How to complete this task
Your task is to copy the listing exactly. Drop any pictures from the copy.

*** Opening of Input data ***

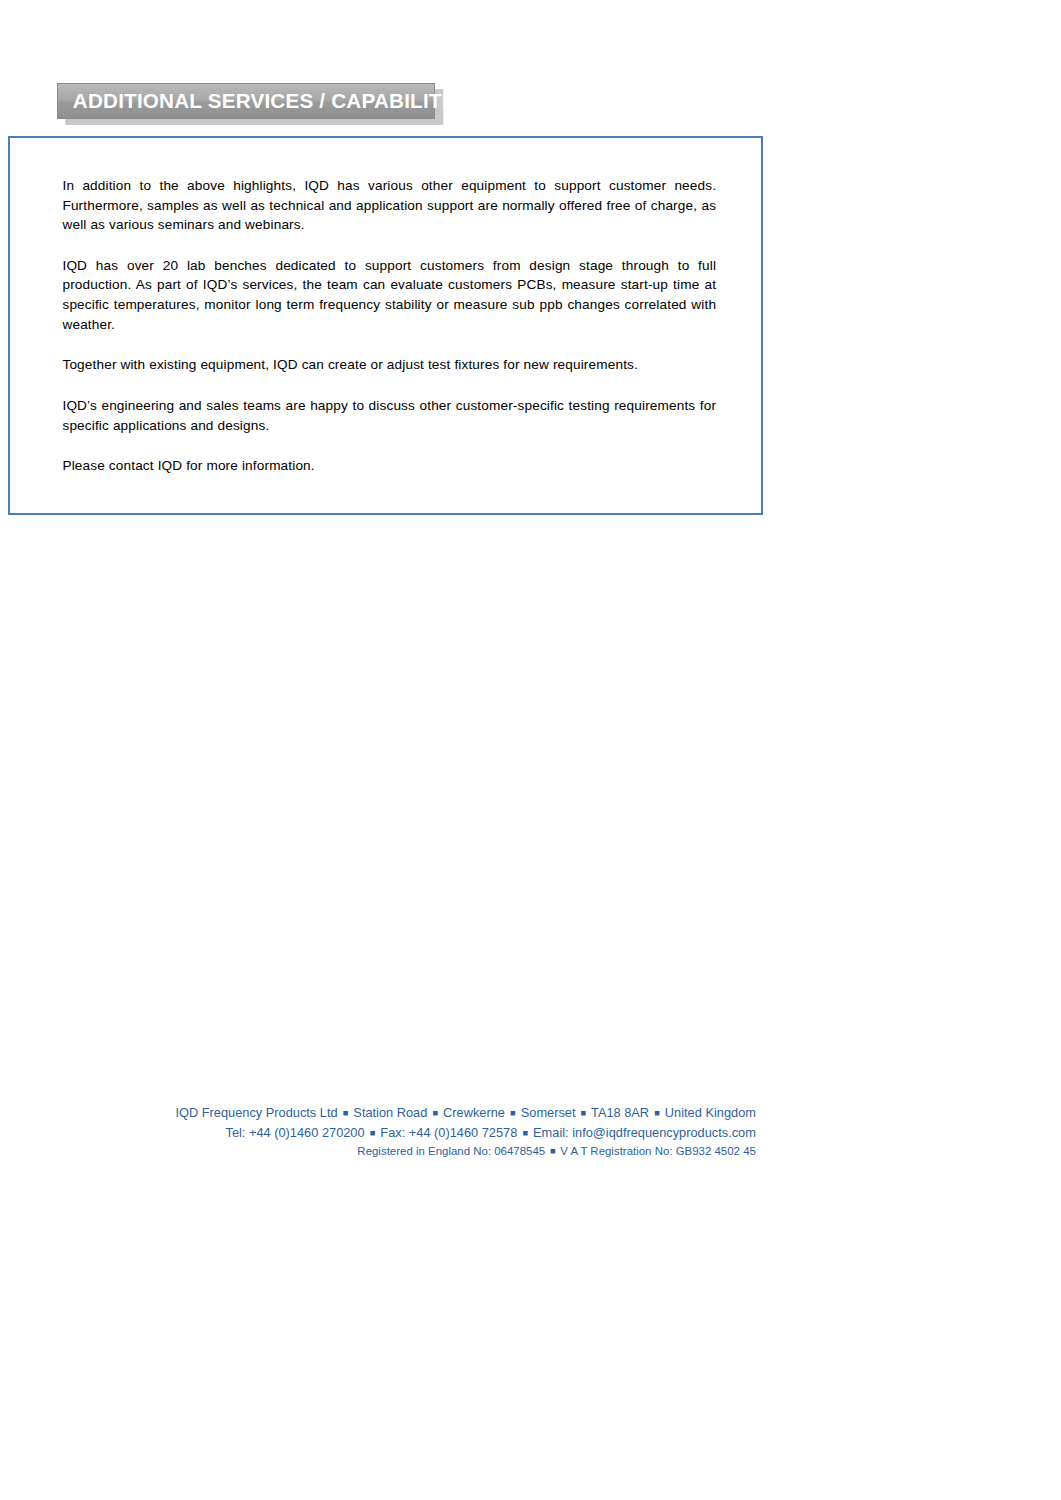ADDITIONAL SERVICES / CAPABILITIES
In addition to the above highlights, IQD has various other equipment to support customer needs. Furthermore, samples as well as technical and application support are normally offered free of charge, as well as various seminars and webinars.
IQD has over 20 lab benches dedicated to support customers from design stage through to full production. As part of IQD’s services, the team can evaluate customers PCBs, measure start-up time at specific temperatures, monitor long term frequency stability or measure sub ppb changes correlated with weather.
Together with existing equipment, IQD can create or adjust test fixtures for new requirements.
IQD’s engineering and sales teams are happy to discuss other customer-specific testing requirements for specific applications and designs.
Please contact IQD for more information.
IQD Frequency Products Ltd ■ Station Road ■ Crewkerne ■ Somerset ■ TA18 8AR ■ United Kingdom
Tel: +44 (0)1460 270200 ■ Fax: +44 (0)1460 72578 ■ Email: info@iqdfrequencyproducts.com
Registered in England No: 06478545 ■ V A T Registration No: GB932 4502 45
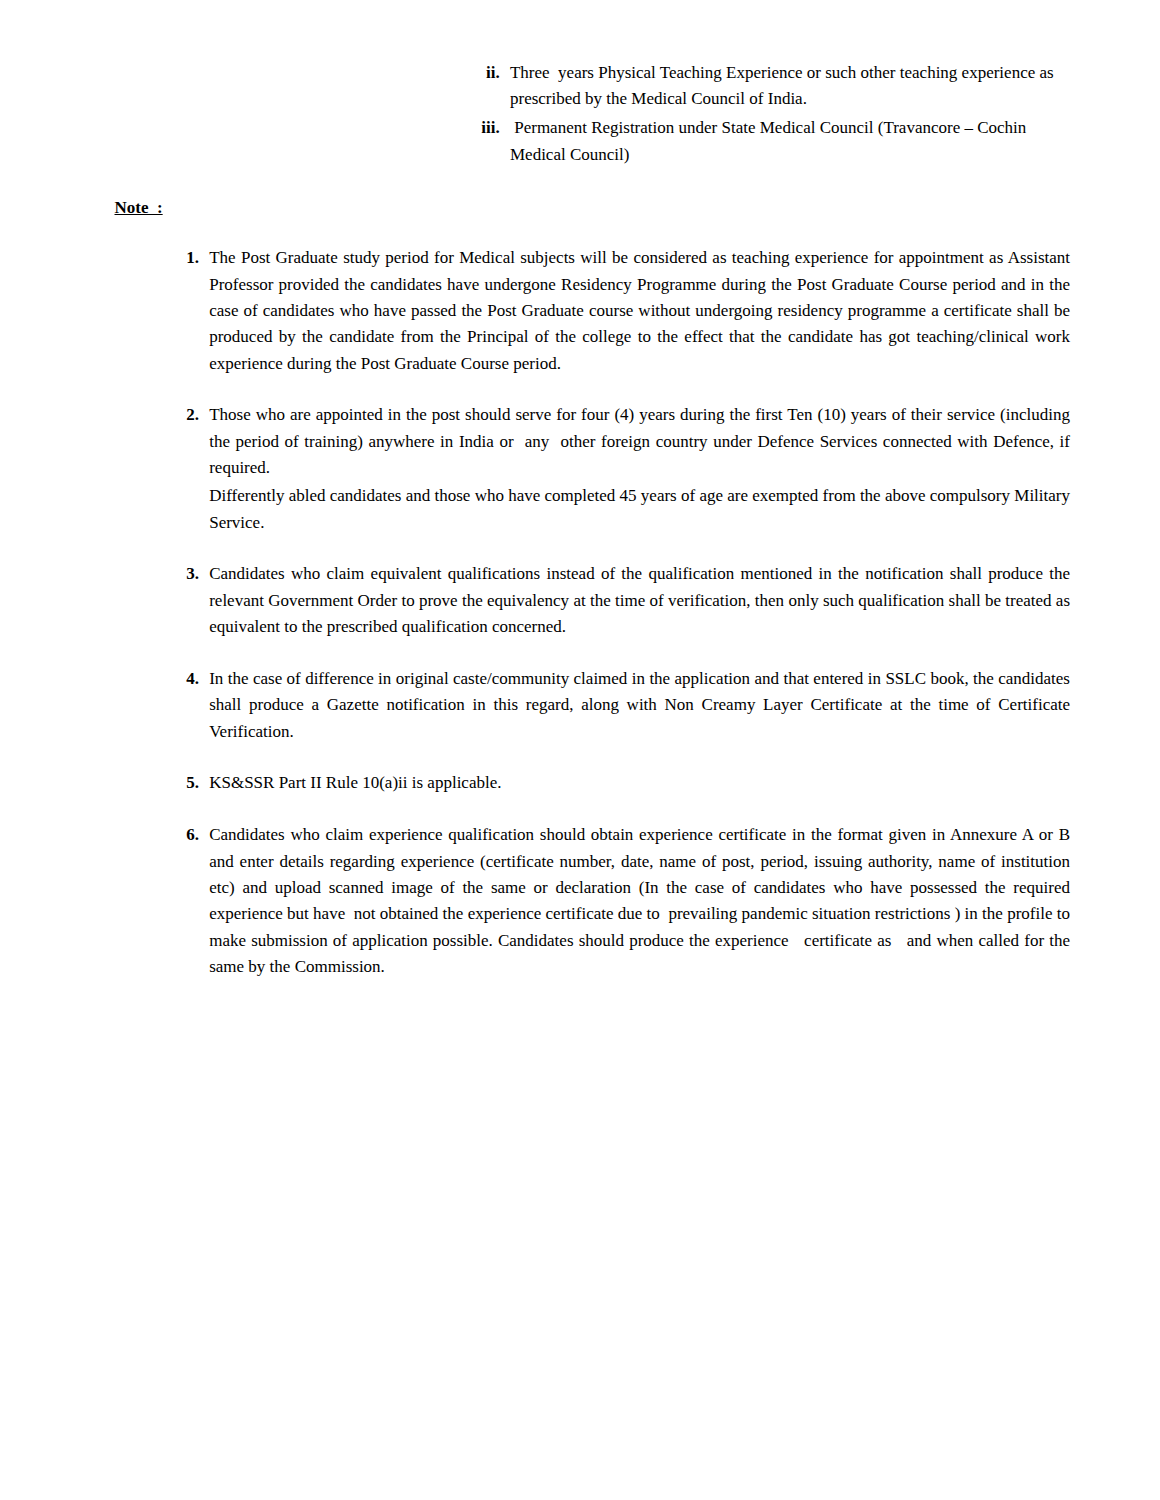ii. Three years Physical Teaching Experience or such other teaching experience as prescribed by the Medical Council of India.
iii. Permanent Registration under State Medical Council (Travancore – Cochin Medical Council)
Note :
The Post Graduate study period for Medical subjects will be considered as teaching experience for appointment as Assistant Professor provided the candidates have undergone Residency Programme during the Post Graduate Course period and in the case of candidates who have passed the Post Graduate course without undergoing residency programme a certificate shall be produced by the candidate from the Principal of the college to the effect that the candidate has got teaching/clinical work experience during the Post Graduate Course period.
Those who are appointed in the post should serve for four (4) years during the first Ten (10) years of their service (including the period of training) anywhere in India or any other foreign country under Defence Services connected with Defence, if required.
Differently abled candidates and those who have completed 45 years of age are exempted from the above compulsory Military Service.
Candidates who claim equivalent qualifications instead of the qualification mentioned in the notification shall produce the relevant Government Order to prove the equivalency at the time of verification, then only such qualification shall be treated as equivalent to the prescribed qualification concerned.
In the case of difference in original caste/community claimed in the application and that entered in SSLC book, the candidates shall produce a Gazette notification in this regard, along with Non Creamy Layer Certificate at the time of Certificate Verification.
KS&SSR Part II Rule 10(a)ii is applicable.
Candidates who claim experience qualification should obtain experience certificate in the format given in Annexure A or B and enter details regarding experience (certificate number, date, name of post, period, issuing authority, name of institution etc) and upload scanned image of the same or declaration (In the case of candidates who have possessed the required experience but have not obtained the experience certificate due to prevailing pandemic situation restrictions ) in the profile to make submission of application possible. Candidates should produce the experience certificate as and when called for the same by the Commission.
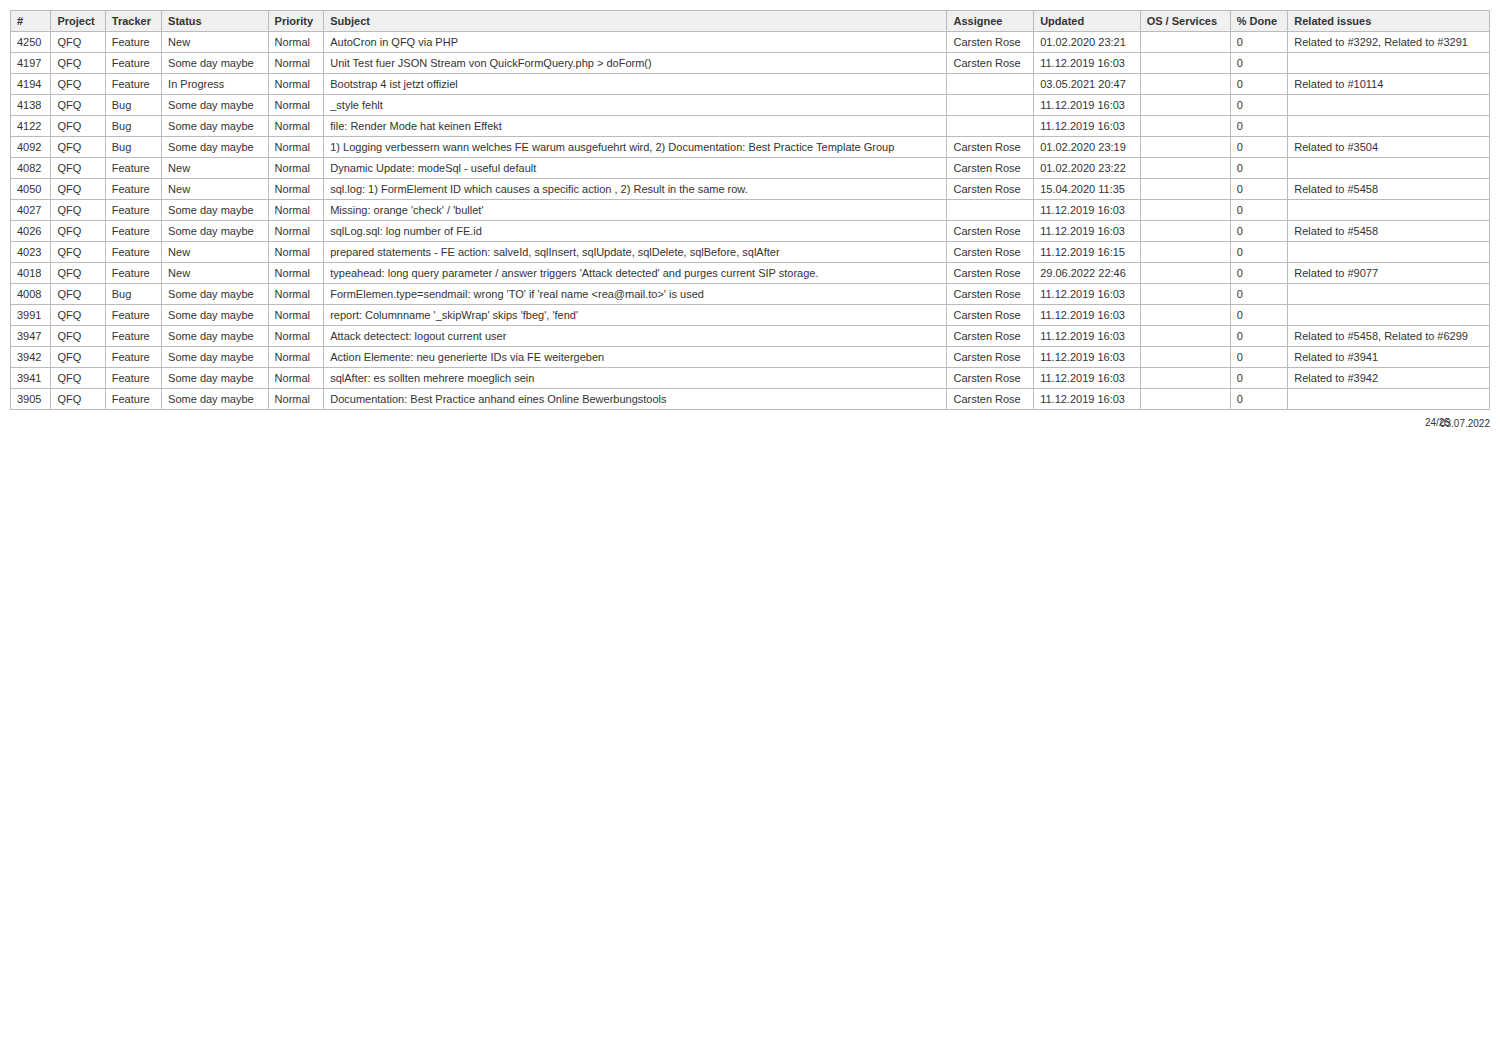| # | Project | Tracker | Status | Priority | Subject | Assignee | Updated | OS / Services | % Done | Related issues |
| --- | --- | --- | --- | --- | --- | --- | --- | --- | --- | --- |
| 4250 | QFQ | Feature | New | Normal | AutoCron in QFQ via PHP | Carsten Rose | 01.02.2020 23:21 | | 0 | Related to #3292, Related to #3291 |
| 4197 | QFQ | Feature | Some day maybe | Normal | Unit Test fuer JSON Stream von QuickFormQuery.php > doForm() | Carsten Rose | 11.12.2019 16:03 | | 0 | |
| 4194 | QFQ | Feature | In Progress | Normal | Bootstrap 4 ist jetzt offiziel | | 03.05.2021 20:47 | | 0 | Related to #10114 |
| 4138 | QFQ | Bug | Some day maybe | Normal | _style fehlt | | 11.12.2019 16:03 | | 0 | |
| 4122 | QFQ | Bug | Some day maybe | Normal | file: Render Mode hat keinen Effekt | | 11.12.2019 16:03 | | 0 | |
| 4092 | QFQ | Bug | Some day maybe | Normal | 1) Logging verbessern wann welches FE warum ausgefuehrt wird, 2) Documentation: Best Practice Template Group | Carsten Rose | 01.02.2020 23:19 | | 0 | Related to #3504 |
| 4082 | QFQ | Feature | New | Normal | Dynamic Update: modeSql - useful default | Carsten Rose | 01.02.2020 23:22 | | 0 | |
| 4050 | QFQ | Feature | New | Normal | sql.log: 1) FormElement ID which causes a specific action , 2) Result in the same row. | Carsten Rose | 15.04.2020 11:35 | | 0 | Related to #5458 |
| 4027 | QFQ | Feature | Some day maybe | Normal | Missing: orange 'check' / 'bullet' | | 11.12.2019 16:03 | | 0 | |
| 4026 | QFQ | Feature | Some day maybe | Normal | sqlLog.sql: log number of FE.id | Carsten Rose | 11.12.2019 16:03 | | 0 | Related to #5458 |
| 4023 | QFQ | Feature | New | Normal | prepared statements - FE action: salveId, sqlInsert, sqlUpdate, sqlDelete, sqlBefore, sqlAfter | Carsten Rose | 11.12.2019 16:15 | | 0 | |
| 4018 | QFQ | Feature | New | Normal | typeahead: long query parameter / answer triggers 'Attack detected' and purges current SIP storage. | Carsten Rose | 29.06.2022 22:46 | | 0 | Related to #9077 |
| 4008 | QFQ | Bug | Some day maybe | Normal | FormElemen.type=sendmail: wrong 'TO' if 'real name <rea@mail.to>' is used | Carsten Rose | 11.12.2019 16:03 | | 0 | |
| 3991 | QFQ | Feature | Some day maybe | Normal | report: Columnname '_skipWrap' skips 'fbeg', 'fend' | Carsten Rose | 11.12.2019 16:03 | | 0 | |
| 3947 | QFQ | Feature | Some day maybe | Normal | Attack detectect: logout current user | Carsten Rose | 11.12.2019 16:03 | | 0 | Related to #5458, Related to #6299 |
| 3942 | QFQ | Feature | Some day maybe | Normal | Action Elemente: neu generierte IDs via FE weitergeben | Carsten Rose | 11.12.2019 16:03 | | 0 | Related to #3941 |
| 3941 | QFQ | Feature | Some day maybe | Normal | sqlAfter: es sollten mehrere moeglich sein | Carsten Rose | 11.12.2019 16:03 | | 0 | Related to #3942 |
| 3905 | QFQ | Feature | Some day maybe | Normal | Documentation: Best Practice anhand eines Online Bewerbungstools | Carsten Rose | 11.12.2019 16:03 | | 0 | |
03.07.2022
24/25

*** Close of Input data ***

Reply
ADDITIONAL SERVICES / CAPABILITIES
In addition to the above highlights, IQD has various other equipment to support customer needs. Furthermore, samples as well as technical and application support are normally offered free of charge, as well as various seminars and webinars.
IQD has over 20 lab benches dedicated to support customers from design stage through to full production. As part of IQD’s services, the team can evaluate customers PCBs, measure start-up time at specific temperatures, monitor long term frequency stability or measure sub ppb changes correlated with weather.
Together with existing equipment, IQD can create or adjust test fixtures for new requirements.
IQD’s engineering and sales teams are happy to discuss other customer-specific testing requirements for specific applications and designs.
Please contact IQD for more information.
IQD Frequency Products Ltd ■ Station Road ■ Crewkerne ■ Somerset ■ TA18 8AR ■ United Kingdom
Tel: +44 (0)1460 270200 ■ Fax: +44 (0)1460 72578 ■ Email: info@iqdfrequencyproducts.com
Registered in England No: 06478545 ■ V A T Registration No: GB932 4502 45
ii. Three years Physical Teaching Experience or such other teaching experience as prescribed by the Medical Council of India.
iii. Permanent Registration under State Medical Council (Travancore – Cochin Medical Council)
Note :
The Post Graduate study period for Medical subjects will be considered as teaching experience for appointment as Assistant Professor provided the candidates have undergone Residency Programme during the Post Graduate Course period and in the case of candidates who have passed the Post Graduate course without undergoing residency programme a certificate shall be produced by the candidate from the Principal of the college to the effect that the candidate has got teaching/clinical work experience during the Post Graduate Course period.
Those who are appointed in the post should serve for four (4) years during the first Ten (10) years of their service (including the period of training) anywhere in India or any other foreign country under Defence Services connected with Defence, if required.
Differently abled candidates and those who have completed 45 years of age are exempted from the above compulsory Military Service.
Candidates who claim equivalent qualifications instead of the qualification mentioned in the notification shall produce the relevant Government Order to prove the equivalency at the time of verification, then only such qualification shall be treated as equivalent to the prescribed qualification concerned.
In the case of difference in original caste/community claimed in the application and that entered in SSLC book, the candidates shall produce a Gazette notification in this regard, along with Non Creamy Layer Certificate at the time of Certificate Verification.
KS&SSR Part II Rule 10(a)ii is applicable.
Candidates who claim experience qualification should obtain experience certificate in the format given in Annexure A or B and enter details regarding experience (certificate number, date, name of post, period, issuing authority, name of institution etc) and upload scanned image of the same or declaration (In the case of candidates who have possessed the required experience but have not obtained the experience certificate due to prevailing pandemic situation restrictions ) in the profile to make submission of application possible. Candidates should produce the experience certificate as and when called for the same by the Commission.
| # | Project | Tracker | Status | Priority | Subject | Assignee | Updated | OS / Services | % Done | Related issues |
| --- | --- | --- | --- | --- | --- | --- | --- | --- | --- | --- |
| 4250 | QFQ | Feature | New | Normal | AutoCron in QFQ via PHP | Carsten Rose | 01.02.2020 23:21 | | 0 | Related to #3292, Related to #3291 |
| 4197 | QFQ | Feature | Some day maybe | Normal | Unit Test fuer JSON Stream von QuickFormQuery.php > doForm() | Carsten Rose | 11.12.2019 16:03 | | 0 | |
| 4194 | QFQ | Feature | In Progress | Normal | Bootstrap 4 ist jetzt offiziel | | 03.05.2021 20:47 | | 0 | Related to #10114 |
| 4138 | QFQ | Bug | Some day maybe | Normal | _style fehlt | | 11.12.2019 16:03 | | 0 | |
| 4122 | QFQ | Bug | Some day maybe | Normal | file: Render Mode hat keinen Effekt | | 11.12.2019 16:03 | | 0 | |
| 4092 | QFQ | Bug | Some day maybe | Normal | 1) Logging verbessern wann welches FE warum ausgefuehrt wird, 2) Documentation: Best Practice Template Group | Carsten Rose | 01.02.2020 23:19 | | 0 | Related to #3504 |
| 4082 | QFQ | Feature | New | Normal | Dynamic Update: modeSql - useful default | Carsten Rose | 01.02.2020 23:22 | | 0 | |
| 4050 | QFQ | Feature | New | Normal | sql.log: 1) FormElement ID which causes a specific action , 2) Result in the same row. | Carsten Rose | 15.04.2020 11:35 | | 0 | Related to #5458 |
| 4027 | QFQ | Feature | Some day maybe | Normal | Missing: orange 'check' / 'bullet' | | 11.12.2019 16:03 | | 0 | |
| 4026 | QFQ | Feature | Some day maybe | Normal | sqlLog.sql: log number of FE.id | Carsten Rose | 11.12.2019 16:03 | | 0 | Related to #5458 |
| 4023 | QFQ | Feature | New | Normal | prepared statements - FE action: salveId, sqlInsert, sqlUpdate, sqlDelete, sqlBefore, sqlAfter | Carsten Rose | 11.12.2019 16:15 | | 0 | |
| 4018 | QFQ | Feature | New | Normal | typeahead: long query parameter / answer triggers 'Attack detected' and purges current SIP storage. | Carsten Rose | 29.06.2022 22:46 | | 0 | Related to #9077 |
| 4008 | QFQ | Bug | Some day maybe | Normal | FormElemen.type=sendmail: wrong 'TO' if 'real name <rea@mail.to>' is used | Carsten Rose | 11.12.2019 16:03 | | 0 | |
| 3991 | QFQ | Feature | Some day maybe | Normal | report: Columnname '_skipWrap' skips 'fbeg', 'fend' | Carsten Rose | 11.12.2019 16:03 | | 0 | |
| 3947 | QFQ | Feature | Some day maybe | Normal | Attack detectect: logout current user | Carsten Rose | 11.12.2019 16:03 | | 0 | Related to #5458, Related to #6299 |
| 3942 | QFQ | Feature | Some day maybe | Normal | Action Elemente: neu generierte IDs via FE weitergeben | Carsten Rose | 11.12.2019 16:03 | | 0 | Related to #3941 |
| 3941 | QFQ | Feature | Some day maybe | Normal | sqlAfter: es sollten mehrere moeglich sein | Carsten Rose | 11.12.2019 16:03 | | 0 | Related to #3942 |
| 3905 | QFQ | Feature | Some day maybe | Normal | Documentation: Best Practice anhand eines Online Bewerbungstools | Carsten Rose | 11.12.2019 16:03 | | 0 | |
03.07.2022
24/25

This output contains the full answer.